Getting Mad at the Weatherman
During the first outbreak of 2017's spring storms, James Spann, along with most other meteorologists in the Southeast, perfectly forecasted the day’s weather.
There would be, he said, unseasonably warm sunny skies throughout the early afternoon, followed by an outbreak of scattered, severe thunderstorms with the occasional tornado touching down.
As the early afternoon sun gave the illusion of a beautiful day, armchair weathermen across the state began to murmur, “Well, I guess they missed it again” and “Those weathermen don’t know anymore than I do.”
These are level headed southerners who have experience with unpredictable, yet often deadly, spring storms. I won’t even mention the internet commenters who regularly spew their ignorance at Spann on Twitter and Facebook.
So, why the premature criticism?
Meteorologists, scientists, economists, and even financial planners like myself have all been tasked with making assumptions about the future based on yesterday and today's available information. They have also inevitably been criticized and written off as being "wrong" in situations where their predictions actually ended up being correct.
What can we do to avoid this inclination to play armchair predictor? Why do we feel the rush to judge at the slightest hint of an incorrect forecast? We'll look at this dilemma from a financial planning perspective since I've now exhausted all my knowledge of meteorology.
Understand the game
As a financial planner, one of the questions that I'm frequently asked is "What's the market going to do?" For years, I responded to this question with information from CNBC or the Wall Street Journal about recent economic data and trends. My answers, though sometimes long and eloquent, were mostly rooted in insecurity about what my job actually was. Now my answer is simple. "I don't know, but I'm planning on it going up over the next 30 years."
Good financial planners don't pick stocks. They use broadly diversified portfolios that are aligned to each client's risk tolerance and risk capacity. If your financial adviser has an opinion on which way the market is headed during the next week, month, or quarter, I highly suggest a brisk jog right out of the meeting.
Investing for the long-term is boring. No one wants to talk about index funds, expense ratios, or efficient markets at a cocktail party. It's way more fun to speculate on Amazon's latest quarter or a recent Presidential tweet that caused a 2% dip.
But if you're a serious long-term investor, that's not the game you should be playing. Returns this quarter, or even this year for most investors, are more noise than signal. For the same reasons that you don't search your neighborhood's home prices on Zillow every day, you probably shouldn't be tracking your IRA's and 401K day-by-day, or even month-by-month.

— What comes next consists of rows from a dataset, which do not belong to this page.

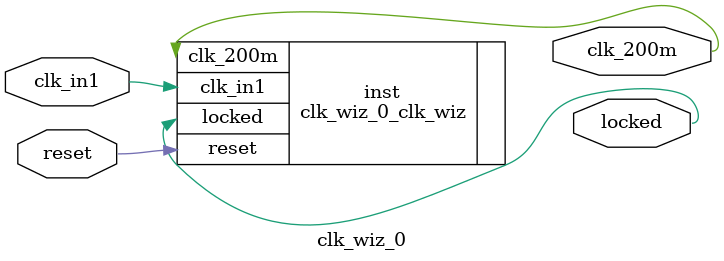
<source format=v>


`timescale 1ps/1ps

(* CORE_GENERATION_INFO = "clk_wiz_0,clk_wiz_v6_0_10_0_0,{component_name=clk_wiz_0,use_phase_alignment=true,use_min_o_jitter=false,use_max_i_jitter=false,use_dyn_phase_shift=false,use_inclk_switchover=false,use_dyn_reconfig=false,enable_axi=0,feedback_source=FDBK_AUTO,PRIMITIVE=MMCM,num_out_clk=1,clkin1_period=20.000,clkin2_period=10.0,use_power_down=false,use_reset=true,use_locked=true,use_inclk_stopped=false,feedback_type=SINGLE,CLOCK_MGR_TYPE=NA,manual_override=false}" *)

module clk_wiz_0 
 (
  // Clock out ports
  output        clk_200m,
  // Status and control signals
  input         reset,
  output        locked,
 // Clock in ports
  input         clk_in1
 );

  clk_wiz_0_clk_wiz inst
  (
  // Clock out ports  
  .clk_200m(clk_200m),
  // Status and control signals               
  .reset(reset), 
  .locked(locked),
 // Clock in ports
  .clk_in1(clk_in1)
  );

endmodule

</source>
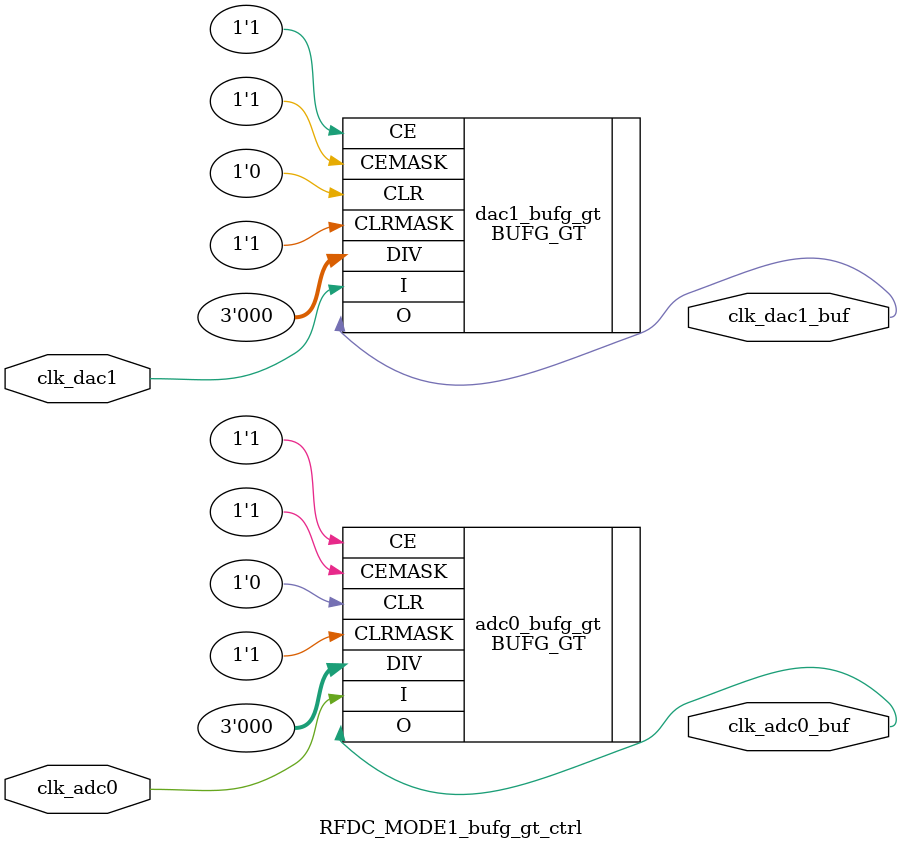
<source format=v>

`timescale 1ns / 1ps

(* DowngradeIPIdentifiedWarnings="yes" *)
module RFDC_MODE1_bufg_gt_ctrl (
  // DAC Fabric Feedback Clock for Tile 1
  input    clk_dac1,
  output   clk_dac1_buf,
      
  // ADC Fabric Feedback Clock for Tile 0
  input    clk_adc0,
  
  output   clk_adc0_buf
    
);

  BUFG_GT dac1_bufg_gt
  (
    .I       (clk_dac1),
    .CE      (1'b1),
    .CEMASK  (1'b1),
    .CLR     (1'b0),
    .CLRMASK (1'b1),
    .DIV     (3'b000),
    .O       (clk_dac1_buf)
  );  

 
  BUFG_GT adc0_bufg_gt
  (
    .I       (clk_adc0),
    .CE      (1'b1),
    .CEMASK  (1'b1),
    .CLR     (1'b0),
    .CLRMASK (1'b1),
    .DIV     (3'b000),
    .O       (clk_adc0_buf)
  );  

endmodule

</source>
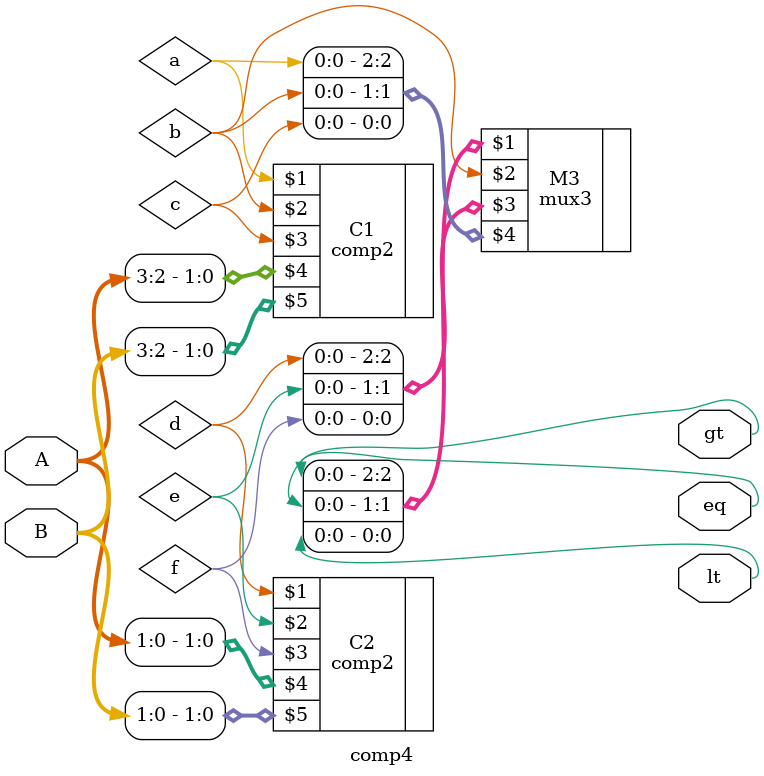
<source format=v>
module comp4 (gt,eq,lt,A,B);
input [3:0]A,B;
output gt,eq,lt;

comp2 C1 (a,b,c,A[3:2],B[3:2]);
comp2 C2 (d,e,f,A[1:0],B[1:0]);
mux3 M3 ({gt,eq,lt},b,{d,e,f},{a,b,c});

endmodule 
</source>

Know your investing time frame. Understand that your portfolio is (hopefully) carefully constructed with that time frame and your risk tolerance in mind. More importantly, constantly remind yourself of these two things every time you're lured into the trap of discussing "what the market did today."
Bad things happen
Bear markets. Recessions. Housing crises. International political chaos. Terrorist attacks. All these things have happened in the last decade, and they'll probably happen again during the next. They are scary and hard to stomach as an investor.
Unfortunately, they are also impossible to predict with any semblance of accuracy.
There's no doubt that Black Swan events have and will continue to shape the history of the world. They are also incredibly rare, and by definition, can not be predicted. Perhaps an even greater risk, over the long-term, is our own inclination to use availability bias to confuse normal economic movement with the most recent catastrophe.
By knowing in advance that these climactic events will occur (and markets will react negatively), hopefully we are able to curb the impulse to blame ourselves and others for "missing it."
If, in fact, you do see a market speculator boasting about his accurate prediction of the most recent market swing, be sure to check out his entire portfolio of guesswork. Odds are, if he called this one correctly, there are countless misses leading up to the one make.
Get educated, but not blinded
There's never been an easier time to confirm our own opinions. Whether it's a political issue, diet fad, or investment forecast, we have unbridled access to echo chambers of our beliefs. Forming any investment decision on political idealogy, ego, or conversations with a neighbor can yield catastrophic results.
When asked about studying finance, Morgan Housel once said "the more you learn, the more you realize how little you know." As with many complex subjects, this is so true and should be a warning to anyone getting their finance education through CNBC or Fox Business. Unfortunately, the pragmatic approach of advocates for the globally diversified retirement investor doesn't boost ratings, so they don't see much airtime.
So, how can we become educated, but not blinded? Read more books and fewer articles. Turn off the TV and listen to more podcasts. When you develop an opinion, seek out and voraciously research the other side. Learn more about the psychology of decision making and less about market forecasts. Ask more questions. Never forget that incentives matter and everyone has them. Lastly, change your mind when the facts say you should!
Having a knee-jerk reaction to an unexpected event is basic human nature. But by arming ourselves with the information that we need to make better decisions through life's ups and downs, we'll be exponentially more prepared to stay out of our own way when it comes to our financial plans.